"Przestaję widzieć światełko w tunelu w zakresie naprawy finansów publicznych. Brak kompleksowego planu, pod presją zgrzytów w koalicji, raz renta, raz składka, potem VAT dla kosmetyczek. Co dalej? Wszystko wskazuje na to, że minister Andrzej Domański będzie pierwszym w historii Ministrem, który przekroczy 60% długu. To będzie ciekawa "zagwozdka" dla konstytucjonalistów. Był delikt, czy nie? Widziałem różne opinie" - pisze na platformie X dr Sławomir Dudek, szef Instytutu Finansów Publicznych
"Renta wdowia nawet po zredukowaniu ma kosztować docelowo 16 mld zł rocznie. To ogromna kwota. Ponadto to rozwiązanie to kolejna dewastacja systemu emerytalnego, który aktualnie miał być w miarę stabilny. Bez dodatkowej składki ubezpieczony otrzyma znacząco wyższe świadczenie. To kolejny wyłom w systemie, w kraju z najwyższym, prognozowanym wskaźnikiem obciążenia demograficznego i najniższym wiekiem emerytalnym kobiet w UE. Uważam, że ewentualne rozwiązania w zakresie renty wdowiej, jeżeli już, to powinny oznaczać dodatkową składkę, tak aby system się spinał" - dodaje ekonomista.
Dalsza część artykułu pod materiałem wideo
Renta wdowia. Najważniejsze założenia
Money.pl dotarł do treści poprawek, które realizują koalicyjne porozumienie w sprawie renty wdowiej.

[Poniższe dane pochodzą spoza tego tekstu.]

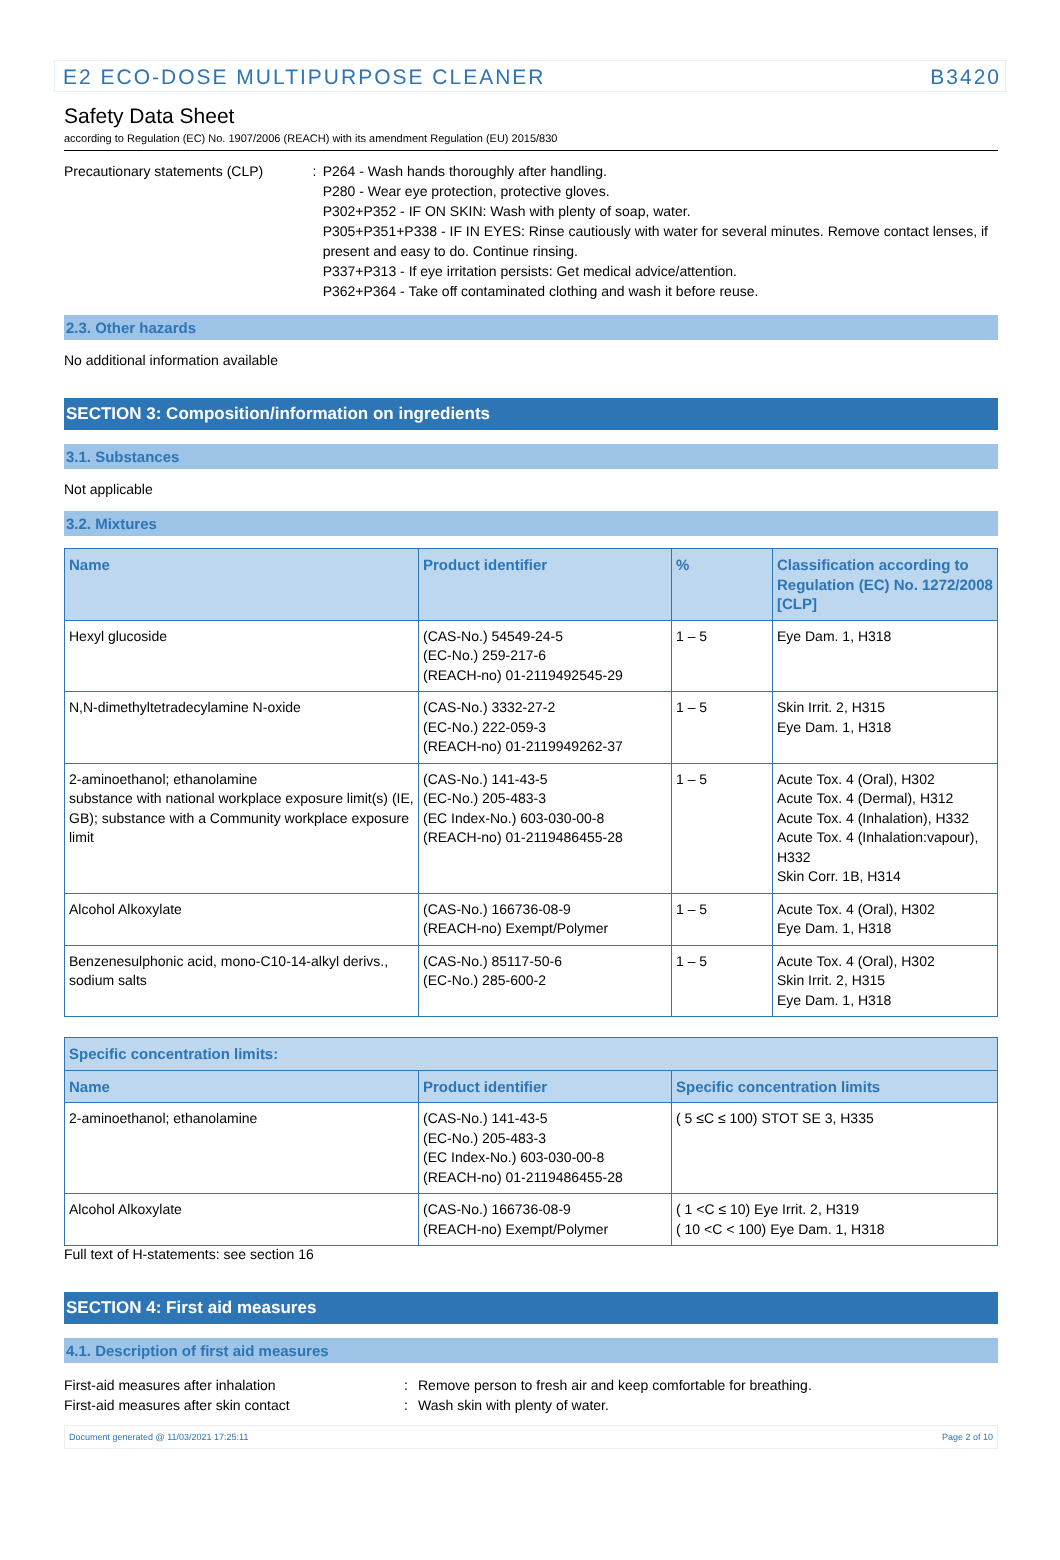E2 ECO-DOSE MULTIPURPOSE CLEANER B3420
Safety Data Sheet
according to Regulation (EC) No. 1907/2006 (REACH) with its amendment Regulation (EU) 2015/830
Precautionary statements (CLP) : P264 - Wash hands thoroughly after handling.
P280 - Wear eye protection, protective gloves.
P302+P352 - IF ON SKIN: Wash with plenty of soap, water.
P305+P351+P338 - IF IN EYES: Rinse cautiously with water for several minutes. Remove contact lenses, if present and easy to do. Continue rinsing.
P337+P313 - If eye irritation persists: Get medical advice/attention.
P362+P364 - Take off contaminated clothing and wash it before reuse.
2.3. Other hazards
No additional information available
SECTION 3: Composition/information on ingredients
3.1. Substances
Not applicable
3.2. Mixtures
| Name | Product identifier | % | Classification according to Regulation (EC) No. 1272/2008 [CLP] |
| --- | --- | --- | --- |
| Hexyl glucoside | (CAS-No.) 54549-24-5 (EC-No.) 259-217-6 (REACH-no) 01-2119492545-29 | 1 – 5 | Eye Dam. 1, H318 |
| N,N-dimethyltetradecylamine N-oxide | (CAS-No.) 3332-27-2 (EC-No.) 222-059-3 (REACH-no) 01-2119949262-37 | 1 – 5 | Skin Irrit. 2, H315 Eye Dam. 1, H318 |
| 2-aminoethanol; ethanolamine substance with national workplace exposure limit(s) (IE, GB); substance with a Community workplace exposure limit | (CAS-No.) 141-43-5 (EC-No.) 205-483-3 (EC Index-No.) 603-030-00-8 (REACH-no) 01-2119486455-28 | 1 – 5 | Acute Tox. 4 (Oral), H302 Acute Tox. 4 (Dermal), H312 Acute Tox. 4 (Inhalation), H332 Acute Tox. 4 (Inhalation:vapour), H332 Skin Corr. 1B, H314 |
| Alcohol Alkoxylate | (CAS-No.) 166736-08-9 (REACH-no) Exempt/Polymer | 1 – 5 | Acute Tox. 4 (Oral), H302 Eye Dam. 1, H318 |
| Benzenesulphonic acid, mono-C10-14-alkyl derivs., sodium salts | (CAS-No.) 85117-50-6 (EC-No.) 285-600-2 | 1 – 5 | Acute Tox. 4 (Oral), H302 Skin Irrit. 2, H315 Eye Dam. 1, H318 |
| Specific concentration limits: | | |
| --- | --- | --- |
| Name | Product identifier | Specific concentration limits |
| 2-aminoethanol; ethanolamine | (CAS-No.) 141-43-5 (EC-No.) 205-483-3 (EC Index-No.) 603-030-00-8 (REACH-no) 01-2119486455-28 | ( 5 ≤C ≤ 100) STOT SE 3, H335 |
| Alcohol Alkoxylate | (CAS-No.) 166736-08-9 (REACH-no) Exempt/Polymer | ( 1 <C ≤ 10) Eye Irrit. 2, H319 ( 10 <C < 100) Eye Dam. 1, H318 |
Full text of H-statements: see section 16
SECTION 4: First aid measures
4.1. Description of first aid measures
First-aid measures after inhalation : Remove person to fresh air and keep comfortable for breathing.
First-aid measures after skin contact : Wash skin with plenty of water.
Document generated @ 11/03/2021 17:25:11 Page 2 of 10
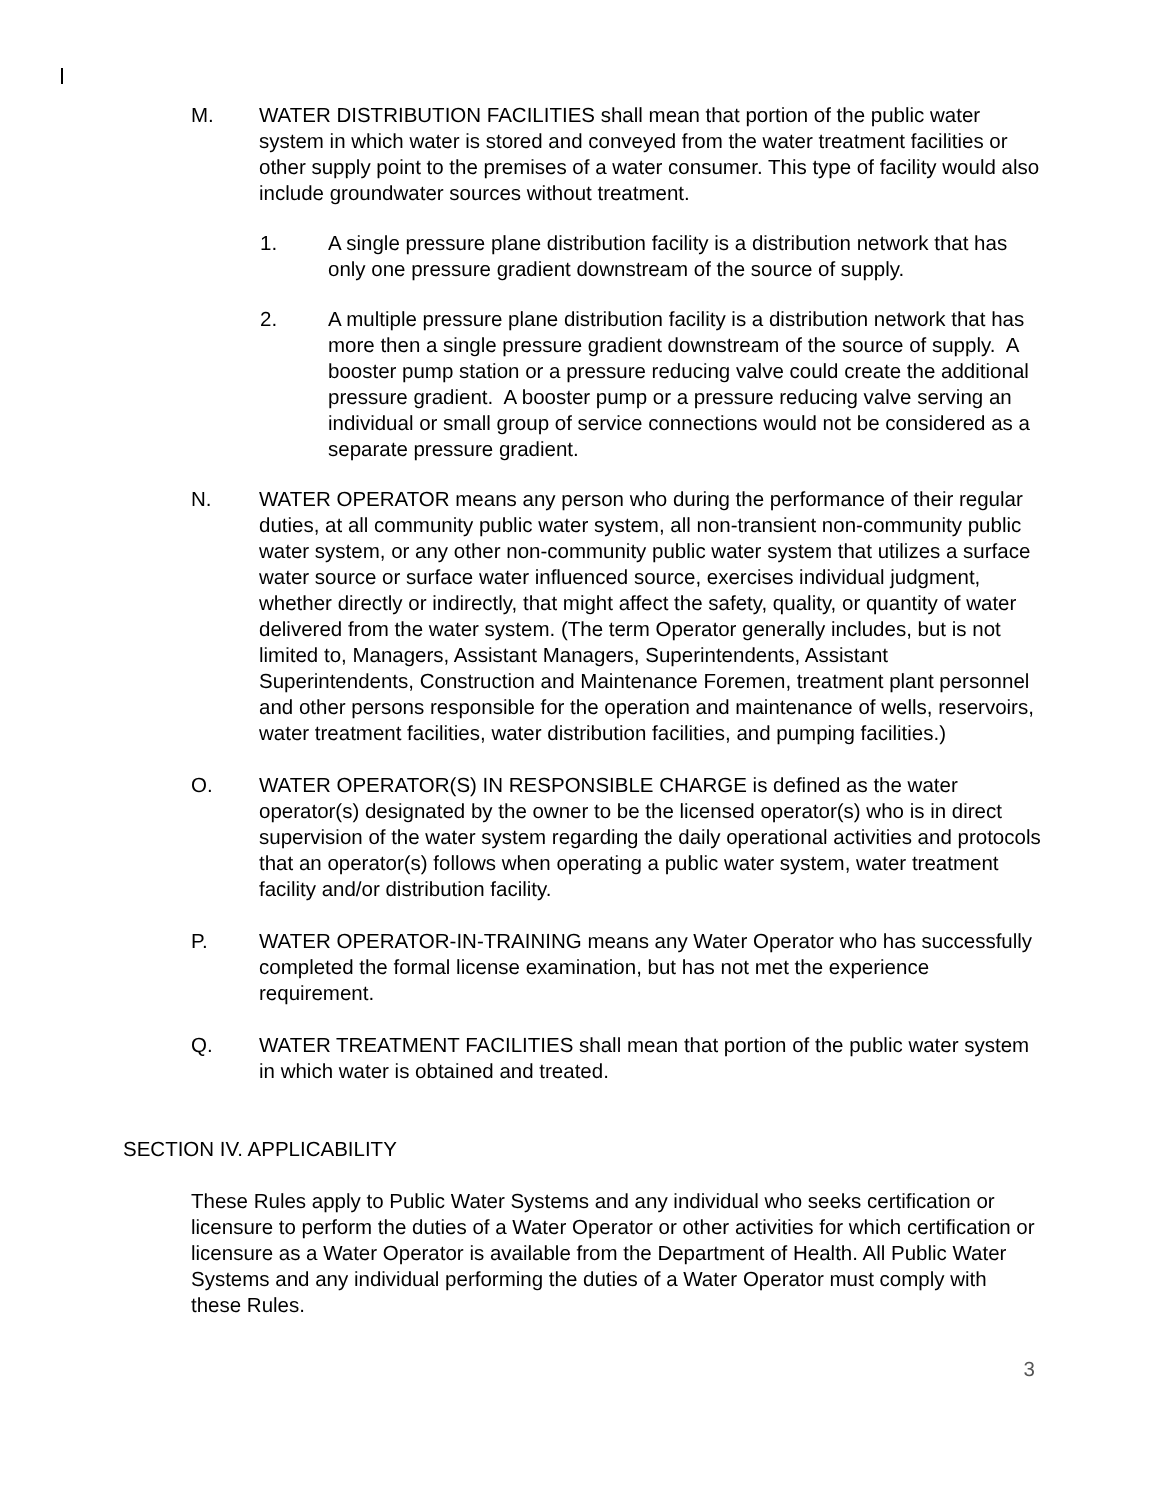M. WATER DISTRIBUTION FACILITIES shall mean that portion of the public water system in which water is stored and conveyed from the water treatment facilities or other supply point to the premises of a water consumer. This type of facility would also include groundwater sources without treatment.
1. A single pressure plane distribution facility is a distribution network that has only one pressure gradient downstream of the source of supply.
2. A multiple pressure plane distribution facility is a distribution network that has more then a single pressure gradient downstream of the source of supply. A booster pump station or a pressure reducing valve could create the additional pressure gradient. A booster pump or a pressure reducing valve serving an individual or small group of service connections would not be considered as a separate pressure gradient.
N. WATER OPERATOR means any person who during the performance of their regular duties, at all community public water system, all non-transient non-community public water system, or any other non-community public water system that utilizes a surface water source or surface water influenced source, exercises individual judgment, whether directly or indirectly, that might affect the safety, quality, or quantity of water delivered from the water system. (The term Operator generally includes, but is not limited to, Managers, Assistant Managers, Superintendents, Assistant Superintendents, Construction and Maintenance Foremen, treatment plant personnel and other persons responsible for the operation and maintenance of wells, reservoirs, water treatment facilities, water distribution facilities, and pumping facilities.)
O. WATER OPERATOR(S) IN RESPONSIBLE CHARGE is defined as the water operator(s) designated by the owner to be the licensed operator(s) who is in direct supervision of the water system regarding the daily operational activities and protocols that an operator(s) follows when operating a public water system, water treatment facility and/or distribution facility.
P. WATER OPERATOR-IN-TRAINING means any Water Operator who has successfully completed the formal license examination, but has not met the experience requirement.
Q. WATER TREATMENT FACILITIES shall mean that portion of the public water system in which water is obtained and treated.
SECTION IV. APPLICABILITY
These Rules apply to Public Water Systems and any individual who seeks certification or licensure to perform the duties of a Water Operator or other activities for which certification or licensure as a Water Operator is available from the Department of Health. All Public Water Systems and any individual performing the duties of a Water Operator must comply with these Rules.
3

Rząd liczy się z tym, że wystąpią o nie dwa miliony osób. Koszty maksymalnie mają wynieść nawet 16 mld zł. Wnioski o wypłatę renty wdowiej będzie można składać od 1 stycznia 2025 roku, z tym że wypłaty ruszą od lipca 2025 r.
Prawo do renty wdowiej nabędzie osoba, która była we wspólności małżeńskiej w dniu śmierci małżonka, osiągnęła wiek emerytalny, a małżonek zmarł w ciągu nie wcześniej niż 5 lat przed osiągnięciem przez nią wieku emerytalnego. Jeśli wdowiec czy wdowa pobierająca już rentę wstąpi w nowy związek małżeński, wypłata świadczeń ustanie z dniem poprzedzającym zawarcie tego związku.
Renta wdowia w okresie od 1 lipca 2025 r. do 31 grudnia 2026 r. wyniesie 15 proc. (będzie można wziąć 15 proc. świadczenia zmarłego małżonka obok własnego świadczenia lub 15 proc. własnego i 100 proc. zmarłego małżonka). Z kolei od 1 stycznia 2027 r. będzie to docelowa wartość 25 proc. W projekcie obywatelskim jest to 50 proc.